In a world where the selfie has become ubiquitous and where images constantly drift past our line of vision, it seems reasonable to wonder if photographs matter. Thanks to the advent of the smartphone, we can all be photographers. This technological dexterity serves to remove whatever trace of the magical there remained in photography against the grain of modernity’s emphasis on rationality. There was a time when a photograph was an event. When the sitter surrendered to timelessness for an instant and when the photographer, in a representative act that sought to capture experience, demonstrated the alchemy of time and place. All that has long since changed.

Photography in the digital era exemplifies modernity’s narcissism and unstable fluidity. In entering the muddy waters of the ordinary and the everyday, it risks anonymity, even irrelevance. This may fundamentally alter the place of photography in our world, but it does not in any way lessen it. Against the grain of a surfeit of the visual and in the face of a surplus that threatens to obscure it, the photograph has shifted to assuming a vernacular that speaks of, and to, the world around us. In so doing, we constitute ourselves via the image as much as through experience.

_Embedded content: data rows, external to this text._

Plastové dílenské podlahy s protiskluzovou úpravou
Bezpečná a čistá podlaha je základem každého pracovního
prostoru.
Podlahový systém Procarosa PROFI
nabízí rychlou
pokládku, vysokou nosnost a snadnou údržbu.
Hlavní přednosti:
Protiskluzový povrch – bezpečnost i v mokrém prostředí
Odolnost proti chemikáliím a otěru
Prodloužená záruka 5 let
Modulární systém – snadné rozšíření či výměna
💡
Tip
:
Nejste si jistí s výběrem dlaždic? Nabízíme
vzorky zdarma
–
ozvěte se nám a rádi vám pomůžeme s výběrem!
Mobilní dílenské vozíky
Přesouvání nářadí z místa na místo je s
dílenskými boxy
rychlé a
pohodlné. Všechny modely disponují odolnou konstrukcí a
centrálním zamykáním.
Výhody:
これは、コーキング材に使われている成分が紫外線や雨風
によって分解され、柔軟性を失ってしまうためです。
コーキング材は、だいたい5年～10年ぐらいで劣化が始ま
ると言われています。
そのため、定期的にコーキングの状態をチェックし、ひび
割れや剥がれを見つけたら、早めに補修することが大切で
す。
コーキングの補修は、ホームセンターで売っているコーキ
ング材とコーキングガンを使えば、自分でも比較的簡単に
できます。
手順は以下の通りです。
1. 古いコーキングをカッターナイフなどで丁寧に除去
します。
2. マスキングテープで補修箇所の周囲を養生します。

With the ambiguity and ambivalence that has always been part of this medium, images both make up the everyday as much as human subjects do and, simultaneously, announce the uniqueness of the everyday. Yes, most images sorely lack punctum – that ability to pierce the viewer and leave an imprint that Barthes wrote about – but to imagine the world devoid of images is also to imagine the world halved through the loss of its reflection in the mirror. It is to imagine the world halved again by the closing in of horizons of memory and possibility, and halved yet again by the loss of the face of the other. It is to imagine a world unable to progress due to the breakdown of a vital medium that helps us make sense of reality, or even just glimpse it perhaps, through representation.

[. . .]

Images today still retain something of that aura that made the topic, if not the subject, memorable. More to the point, the visual has become a key instrument in mediating the world around us. It is as vital as language itself, and equally potent in symbolic significance. Furthermore, in the same way as the self now engages with the selfie and evolves through and around it, so do images provide us with a means to navigate social contexts and engage with them. We, as photographers, are also our own subjects. We have become the other who occupies the space of the frame – the other whom we cannot distinguish ourselves from, but whose image spurs us on to negotiate the complexities of time and place.